Вечер и полдень он создал, означил их лик. Он дает всем трудам воплотиться, всем начертаньям божественных слов, всем молитвенным чаяниям.

Гнев его страшен. Гнев его – бедствие. Тоскуют тогда о воде. Фиваида и Дельта в томлении. Нет одежд, чтоб одеться, нет ни на ком украшений, божеский цикл не свершается.

Но когда ты ответил приливом – все в благовонии. Установитель порядка, люди тебя умоляют словами ласкательными, чтобы ты им ответил разливом.

Песнь для тебя заиграли на арфе, ты руками воспет. Своих ты возрадовал, труды усладил. Воссияние, Щит защищающий, ты живишь все сердца, возлюбил размножение.

О, разлитие Нила, тебе приношенья приносят, тебе закала-ют быков, тебя восславляют в хвалениях, принесли тебе в жертву птиц, зажгли тебе в жертву огонь, ты, чье имя сокрыто на небе, кто не может быть явлен ни в каком начертании.

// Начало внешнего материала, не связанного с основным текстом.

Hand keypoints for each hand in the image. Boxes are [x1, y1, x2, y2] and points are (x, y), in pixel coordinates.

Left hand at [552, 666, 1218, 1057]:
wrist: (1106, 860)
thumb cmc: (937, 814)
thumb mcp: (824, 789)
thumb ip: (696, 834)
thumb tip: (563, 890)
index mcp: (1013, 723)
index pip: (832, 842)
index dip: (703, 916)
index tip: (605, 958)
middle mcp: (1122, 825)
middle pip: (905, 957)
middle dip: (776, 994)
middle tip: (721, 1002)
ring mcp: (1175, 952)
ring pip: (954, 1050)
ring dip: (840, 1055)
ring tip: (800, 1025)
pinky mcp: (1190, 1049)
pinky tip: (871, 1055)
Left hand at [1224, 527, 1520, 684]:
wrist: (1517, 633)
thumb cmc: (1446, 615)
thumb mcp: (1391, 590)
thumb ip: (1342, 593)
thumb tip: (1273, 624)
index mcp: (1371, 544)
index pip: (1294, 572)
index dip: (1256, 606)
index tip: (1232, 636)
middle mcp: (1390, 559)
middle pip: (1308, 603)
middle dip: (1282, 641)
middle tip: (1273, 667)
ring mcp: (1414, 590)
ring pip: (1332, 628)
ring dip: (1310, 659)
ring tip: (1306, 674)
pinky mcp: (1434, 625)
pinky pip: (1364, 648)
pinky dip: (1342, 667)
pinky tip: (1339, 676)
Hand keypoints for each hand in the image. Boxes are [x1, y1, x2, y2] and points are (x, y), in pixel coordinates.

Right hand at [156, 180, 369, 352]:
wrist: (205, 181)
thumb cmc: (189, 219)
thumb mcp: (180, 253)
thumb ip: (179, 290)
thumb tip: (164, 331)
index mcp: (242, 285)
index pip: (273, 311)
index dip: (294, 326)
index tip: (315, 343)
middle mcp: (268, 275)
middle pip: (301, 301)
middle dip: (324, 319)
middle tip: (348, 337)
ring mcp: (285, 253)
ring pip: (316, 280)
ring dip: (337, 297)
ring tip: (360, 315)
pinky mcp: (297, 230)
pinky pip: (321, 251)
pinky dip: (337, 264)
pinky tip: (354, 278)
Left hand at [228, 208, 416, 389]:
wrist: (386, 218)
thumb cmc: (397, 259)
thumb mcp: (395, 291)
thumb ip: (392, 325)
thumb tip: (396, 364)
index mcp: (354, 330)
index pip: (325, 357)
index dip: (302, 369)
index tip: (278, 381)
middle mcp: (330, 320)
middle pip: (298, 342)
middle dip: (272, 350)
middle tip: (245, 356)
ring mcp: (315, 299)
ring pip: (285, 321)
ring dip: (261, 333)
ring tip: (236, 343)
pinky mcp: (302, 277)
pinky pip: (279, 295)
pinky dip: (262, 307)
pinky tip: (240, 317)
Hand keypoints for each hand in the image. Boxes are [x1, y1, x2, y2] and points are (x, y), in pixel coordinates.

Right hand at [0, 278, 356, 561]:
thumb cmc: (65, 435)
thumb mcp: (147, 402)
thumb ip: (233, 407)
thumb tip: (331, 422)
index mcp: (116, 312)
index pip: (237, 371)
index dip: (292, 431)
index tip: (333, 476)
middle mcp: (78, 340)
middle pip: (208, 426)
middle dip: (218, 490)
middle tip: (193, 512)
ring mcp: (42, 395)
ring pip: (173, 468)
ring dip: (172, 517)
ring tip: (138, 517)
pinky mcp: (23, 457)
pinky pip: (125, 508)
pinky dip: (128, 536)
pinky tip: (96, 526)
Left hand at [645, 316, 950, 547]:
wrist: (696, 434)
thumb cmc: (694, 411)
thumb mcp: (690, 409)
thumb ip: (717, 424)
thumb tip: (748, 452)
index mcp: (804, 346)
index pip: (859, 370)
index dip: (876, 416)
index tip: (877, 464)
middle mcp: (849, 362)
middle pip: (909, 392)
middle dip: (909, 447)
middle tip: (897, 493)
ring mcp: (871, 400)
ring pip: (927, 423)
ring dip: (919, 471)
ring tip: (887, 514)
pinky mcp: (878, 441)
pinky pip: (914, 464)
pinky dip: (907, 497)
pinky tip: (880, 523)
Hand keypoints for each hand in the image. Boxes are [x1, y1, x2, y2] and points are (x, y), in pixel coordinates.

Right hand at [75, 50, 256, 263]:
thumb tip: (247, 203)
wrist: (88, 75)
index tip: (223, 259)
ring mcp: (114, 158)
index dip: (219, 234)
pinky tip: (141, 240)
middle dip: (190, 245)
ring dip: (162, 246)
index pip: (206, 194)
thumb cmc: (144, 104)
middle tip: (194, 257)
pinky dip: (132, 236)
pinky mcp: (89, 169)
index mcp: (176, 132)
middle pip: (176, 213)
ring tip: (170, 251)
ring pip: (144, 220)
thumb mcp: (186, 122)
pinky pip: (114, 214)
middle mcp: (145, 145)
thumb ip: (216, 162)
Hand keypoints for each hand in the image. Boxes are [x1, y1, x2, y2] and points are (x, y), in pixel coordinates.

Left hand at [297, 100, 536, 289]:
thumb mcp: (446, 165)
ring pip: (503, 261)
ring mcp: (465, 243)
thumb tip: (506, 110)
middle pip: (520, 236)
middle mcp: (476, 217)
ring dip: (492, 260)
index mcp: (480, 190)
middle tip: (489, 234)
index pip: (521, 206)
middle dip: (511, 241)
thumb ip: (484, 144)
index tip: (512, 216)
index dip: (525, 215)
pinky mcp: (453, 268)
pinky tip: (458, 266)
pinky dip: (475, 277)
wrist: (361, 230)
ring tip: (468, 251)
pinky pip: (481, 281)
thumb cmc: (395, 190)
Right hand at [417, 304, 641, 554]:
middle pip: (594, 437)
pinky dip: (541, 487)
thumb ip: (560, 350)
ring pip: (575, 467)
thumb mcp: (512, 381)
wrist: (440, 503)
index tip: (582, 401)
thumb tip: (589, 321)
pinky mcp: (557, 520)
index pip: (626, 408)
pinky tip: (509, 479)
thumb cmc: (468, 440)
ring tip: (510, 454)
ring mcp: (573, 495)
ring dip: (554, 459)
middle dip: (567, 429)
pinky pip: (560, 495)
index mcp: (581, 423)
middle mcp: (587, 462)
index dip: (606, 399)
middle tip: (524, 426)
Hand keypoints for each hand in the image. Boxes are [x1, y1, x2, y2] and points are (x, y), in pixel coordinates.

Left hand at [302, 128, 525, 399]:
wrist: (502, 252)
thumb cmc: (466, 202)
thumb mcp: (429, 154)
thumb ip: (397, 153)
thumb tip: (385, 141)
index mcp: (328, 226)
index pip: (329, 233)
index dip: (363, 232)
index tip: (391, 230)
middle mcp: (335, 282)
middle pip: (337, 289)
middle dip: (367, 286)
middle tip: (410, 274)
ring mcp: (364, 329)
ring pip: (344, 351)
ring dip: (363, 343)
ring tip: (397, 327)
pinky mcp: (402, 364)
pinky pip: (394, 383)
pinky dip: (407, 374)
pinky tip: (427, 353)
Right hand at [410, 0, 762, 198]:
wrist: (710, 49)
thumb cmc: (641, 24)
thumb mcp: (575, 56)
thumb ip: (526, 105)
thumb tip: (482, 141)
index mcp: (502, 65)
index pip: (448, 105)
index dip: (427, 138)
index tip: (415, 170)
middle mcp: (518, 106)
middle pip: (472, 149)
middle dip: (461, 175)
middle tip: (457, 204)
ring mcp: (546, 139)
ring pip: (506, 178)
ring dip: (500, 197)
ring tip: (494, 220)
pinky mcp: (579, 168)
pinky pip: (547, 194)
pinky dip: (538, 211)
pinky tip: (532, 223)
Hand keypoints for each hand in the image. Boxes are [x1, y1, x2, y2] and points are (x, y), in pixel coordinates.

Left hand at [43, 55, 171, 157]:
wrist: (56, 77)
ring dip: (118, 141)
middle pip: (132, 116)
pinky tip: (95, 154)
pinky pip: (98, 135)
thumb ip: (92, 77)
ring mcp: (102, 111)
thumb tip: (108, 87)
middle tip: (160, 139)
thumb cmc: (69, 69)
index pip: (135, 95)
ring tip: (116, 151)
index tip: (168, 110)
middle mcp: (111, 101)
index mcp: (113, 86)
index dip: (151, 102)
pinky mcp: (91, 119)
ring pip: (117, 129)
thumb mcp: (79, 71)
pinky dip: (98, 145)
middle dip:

Пред тобой ликованьем объяты существа человеческие. Боги со страхом чтут бога. Восстань, о, Нил, и дай тебя услышать! Восстань, о, Нил, восстань, о Нил, восстань, о, Нил, и дай тебя услышать!»

Солнечное единобожие

Он, чьих имен – не счесть.

Из Египетского гимна

Не покинь меня, Бог Златолитый.

Из Египетского гимна

Когда зажигаешь малую свечу восковую, на лицо твое падает свет, и лицо твое становится просветленным. В малом сиянии малого света можешь душой своей пропеть великие хвалы Миру. Так можно ли их не петь, когда загорается тот великий Светильник, который жители Нильской долины назвали Лампадой живою, исходящей из океана Небес.

Говоря о Солнце, становишься певучим и светлым. Первая ласка его скользнет по верхушкам деревьев, охваченных ночною сыростью, чуть-чуть скользнет, еще отдаленным намеком, по зябкому горлу дремотной птицы, – и вот дрогнула преграда между ночью и днем, разбилась в звонком клике птичьего горла, зазвенели переклички между ветвей, в миллионный раз живым существам хочется петь Гимн Солнцу.

В какую страну ни пойди, услышишь хвалы Солнцу, уловишь любовь к нему и в народной поговорке, и в цветистом слове поэта, и в точной формуле мыслителя. В нескончаемом многообразии формул и хвалений увидишь, как могут многоименность и многоликость совмещаться в единстве и сводиться к одному.